Thanks for everyones input :sm4:
 
depends if you want a fresh start or not. financially you would probably be better off (long term) in keeping the house if you can. maybe even digging deep to pay her off, then find the 7k to finish the house, and then sell it. a 7k refurb downstairs may equate to £10-15k on the asking price for a potential buyer.

i think that getting the property in your name is the best way to go. that way you can let the storm settle and make better decisions in slower time as to what YOU want to do with the house, not just sell because she wants her cash back out of it.

I 100% regret not buying my ex out of the flat we owned.

just my 2p. good luck with it :)
 
If it was me, I would stay. You'd be selling in what is starting to look like a buyers market - as you've seen from those low offers - and regardless of the financial climate, the fact is we all live on a tiny, overcrowded island with a well-documented shortage of property. The prices will recover, but in any case, we all need somewhere to live in the meantime! If you can afford to cover the mortgage still, I'd borrow an extra £20k to pay her off and finish the rest of the house off like you suggested!
 
Personally i would only purchase an investment property in this climate and not a residential one. I think its just a case of waiting for banks to become less cautious with there lending and be ready to move at this point.
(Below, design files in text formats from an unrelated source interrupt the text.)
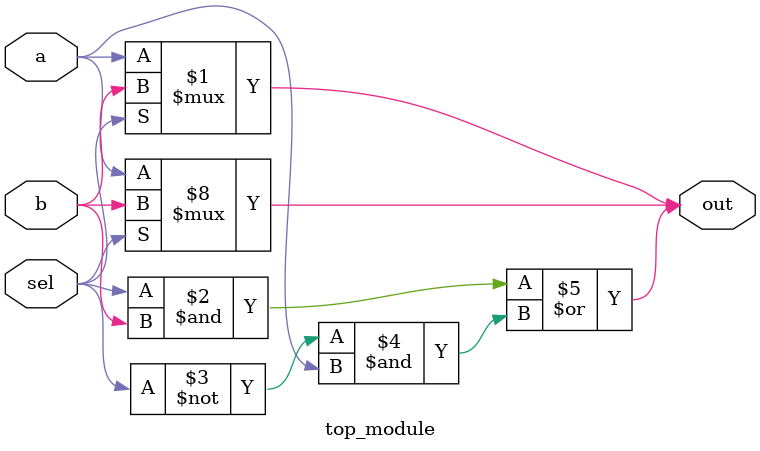
<source format=v>
module top_module( 
    input a, b, sel,
    output out ); 

    // 寫法一
    assign out = sel ? b : a;
    
    // 寫法二
    assign out = (sel & b) | (~sel & a);	// Mux expressed as AND and OR

    // 寫法三
    always @(*) begin
        if(sel)
            out = b;
        else
            out = a;
    end

endmodule

</source>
Most people certainly younger buyers will be choosing an interest only product so given that there borrowing wont be reducing and values wont be going up it seems silly to buy. I recently put my residential property on the rental market which let withinh 24hrs as i was moving into a new build but backed due to various reasons. At the moment i am living in rented accomodation, simply being smart i knew roughly where i wanted to live and also when they were built. Given that most people historically went with a 2year fixed product by doing some research it meant i had a rough idea when they would have to remortage and how desperate they would be to rent cheaply. The long and short is i am in a 2 bed 2 bath top floor apartment in Leeds with secure parking and a large terrace which is worth around £250,000 and only paying £725 in rent fully furnished which i think is a steal.
 
Not a chance, house prices will fall a fair bit yet as they are well over priced anyway by a huge percentage, just a shame so many will be left either without a house or negative equity, stupid **** false economy with greedy estate agents & idiotic home loans upto 16-20 x someone's salary I mean these loaners moan cause of the sub prime very dodgy market now has bottom fallen out but they fecking caused it anyway, then they announce record billion profits & tap investors for billions cause of a loss, I mean what the feck?????

I'll keep my money for now & wait for it to bottom out
 
Yep I wouldn't touch the housing market at the moment, with a bargepole! With it looking like the prices are going to continue falling for at least the near future I think you'd have to be crazy to buy into a situation that's likely to put you in negative equity almost from day one!
Add to that the difficulty of getting a mortgage at the moment and it just looks like a bad bad idea IMHO!
Probably not a bad time to sell though, *if* you can find a buyer, I'd bet house prices aren't going to hit their recent peaks again for at least a decade or two. *shrug*
 
We bought our first house just after the start of the last slump (in 1990). It started off at 78,000 was reduced to 72,000 and we offered 66,000 (which was grudgingly accepted). We were in negative equity for a few years and if we had waited we could have saved an extra 10% but we still doubled our money in 2001 when we sold the property, I suspect come 2011 the price will have about doubled again.